Write out the records in full and without alteration, setting aside their pictures.
━━ Data to examine ━━
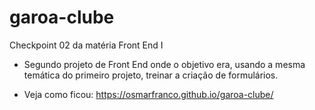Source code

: # garoa-clube
Checkpoint 02 da matéria Front End I

+ Segundo projeto de Front End onde o objetivo era, usando a mesma temática do primeiro projeto, treinar a criação de formulários.

+ Veja como ficou: https://osmarfranco.github.io/garoa-clube/
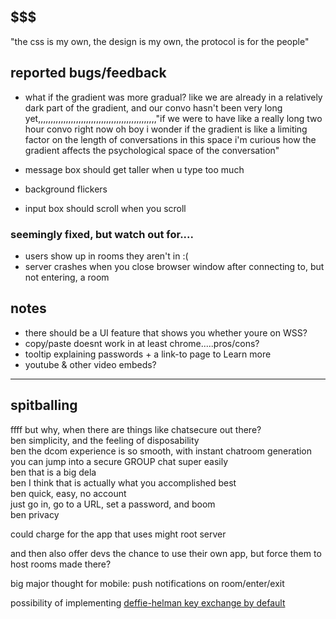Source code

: ## $$$

"the css is my own, the design is my own, the protocol is for the people"

## reported bugs/feedback
- what if the gradient was more gradual? like we are already in a relatively dark part of the gradient, and our convo hasn't been very long yet,,,,,,,,,,,,,,,,,,,,,,,,,,,,,,,,,,,,,,,,,,,,,,,"if we were to have like a really long two hour convo right now
oh boy
i wonder if the gradient is like a limiting factor on the length of conversations in this space
i'm curious how the gradient affects the psychological space of the conversation"

- message box should get taller when u type too much
- background flickers
- input box should scroll when you scroll

### seemingly fixed, but watch out for....
- users show up in rooms they aren't in :(
- server crashes when you close browser window after connecting to, but not entering, a room

## notes
- there should be a UI feature that shows you whether youre on WSS?
- copy/paste doesnt work in at least chrome.....pros/cons?
- tooltip explaining passwords + a link-to page to Learn more
- youtube & other video embeds?


-----
## spitballing

ffff	but why, when there are things like chatsecure out there?  
ben	simplicity, and the feeling of disposability  
ben	the dcom experience is so smooth, with instant chatroom generation  
you can jump into a secure GROUP chat super easily  
ben	that is a big dela  
ben	I think that is actually what you accomplished best  
ben	quick, easy, no account   
just go in, go to a URL, set a password, and boom  
ben	privacy  


could charge for the app that uses might root server

and then also offer devs the chance to use their own app, but force them to host rooms made there?

big major thought for mobile: push notifications on room/enter/exit

possibility of implementing [deffie-helman key exchange by default](http://crypto.stackexchange.com/questions/1150/encrypting-and-obscuring-data-between-site-user-without-ssl)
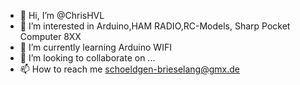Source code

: - 👋 Hi, I’m @ChrisHVL
- 👀 I’m interested in Arduino,HAM RADIO,RC-Models, Sharp Pocket Computer 8XX
- 🌱 I’m currently learning Arduino WIFI
- 💞️ I’m looking to collaborate on ...
- 📫 How to reach me schoeldgen-brieselang@gmx.de

<!---
ChrisHVL/ChrisHVL is a ✨ special ✨ repository because its `README.md` (this file) appears on your GitHub profile.
You can click the Preview link to take a look at your changes.
--->
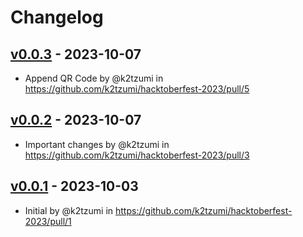 # Changelog

## [v0.0.3](https://github.com/k2tzumi/hacktoberfest-2023/compare/v0.0.2...v0.0.3) - 2023-10-07
- Append QR Code by @k2tzumi in https://github.com/k2tzumi/hacktoberfest-2023/pull/5

## [v0.0.2](https://github.com/k2tzumi/hacktoberfest-2023/compare/v0.0.1...v0.0.2) - 2023-10-07
- Important changes by @k2tzumi in https://github.com/k2tzumi/hacktoberfest-2023/pull/3

## [v0.0.1](https://github.com/k2tzumi/hacktoberfest-2023/commits/v0.0.1) - 2023-10-03
- Initial by @k2tzumi in https://github.com/k2tzumi/hacktoberfest-2023/pull/1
━━━
Expected output:
Source code

: # garoa-clube
Checkpoint 02 da matéria Front End I

+ Segundo projeto de Front End onde o objetivo era, usando a mesma temática do primeiro projeto, treinar a criação de formulários.

+ Veja como ficou: https://osmarfranco.github.io/garoa-clube/
Source code

: ## $$$

"the css is my own, the design is my own, the protocol is for the people"

## reported bugs/feedback
- what if the gradient was more gradual? like we are already in a relatively dark part of the gradient, and our convo hasn't been very long yet,,,,,,,,,,,,,,,,,,,,,,,,,,,,,,,,,,,,,,,,,,,,,,,"if we were to have like a really long two hour convo right now
oh boy
i wonder if the gradient is like a limiting factor on the length of conversations in this space
i'm curious how the gradient affects the psychological space of the conversation"

- message box should get taller when u type too much
- background flickers
- input box should scroll when you scroll

### seemingly fixed, but watch out for....
- users show up in rooms they aren't in :(
- server crashes when you close browser window after connecting to, but not entering, a room

## notes
- there should be a UI feature that shows you whether youre on WSS?
- copy/paste doesnt work in at least chrome.....pros/cons?
- tooltip explaining passwords + a link-to page to Learn more
- youtube & other video embeds?


-----
## spitballing

ffff	but why, when there are things like chatsecure out there?  
ben	simplicity, and the feeling of disposability  
ben	the dcom experience is so smooth, with instant chatroom generation  
you can jump into a secure GROUP chat super easily  
ben	that is a big dela  
ben	I think that is actually what you accomplished best  
ben	quick, easy, no account   
just go in, go to a URL, set a password, and boom  
ben	privacy  


could charge for the app that uses might root server

and then also offer devs the chance to use their own app, but force them to host rooms made there?

big major thought for mobile: push notifications on room/enter/exit

possibility of implementing [deffie-helman key exchange by default](http://crypto.stackexchange.com/questions/1150/encrypting-and-obscuring-data-between-site-user-without-ssl)
Source code

: - 👋 Hi, I’m @ChrisHVL
- 👀 I’m interested in Arduino,HAM RADIO,RC-Models, Sharp Pocket Computer 8XX
- 🌱 I’m currently learning Arduino WIFI
- 💞️ I’m looking to collaborate on ...
- 📫 How to reach me schoeldgen-brieselang@gmx.de

<!---
ChrisHVL/ChrisHVL is a ✨ special ✨ repository because its `README.md` (this file) appears on your GitHub profile.
You can click the Preview link to take a look at your changes.
--->
 # Changelog

## [v0.0.3](https://github.com/k2tzumi/hacktoberfest-2023/compare/v0.0.2...v0.0.3) - 2023-10-07
- Append QR Code by @k2tzumi in https://github.com/k2tzumi/hacktoberfest-2023/pull/5

## [v0.0.2](https://github.com/k2tzumi/hacktoberfest-2023/compare/v0.0.1...v0.0.2) - 2023-10-07
- Important changes by @k2tzumi in https://github.com/k2tzumi/hacktoberfest-2023/pull/3

## [v0.0.1](https://github.com/k2tzumi/hacktoberfest-2023/commits/v0.0.1) - 2023-10-03
- Initial by @k2tzumi in https://github.com/k2tzumi/hacktoberfest-2023/pull/1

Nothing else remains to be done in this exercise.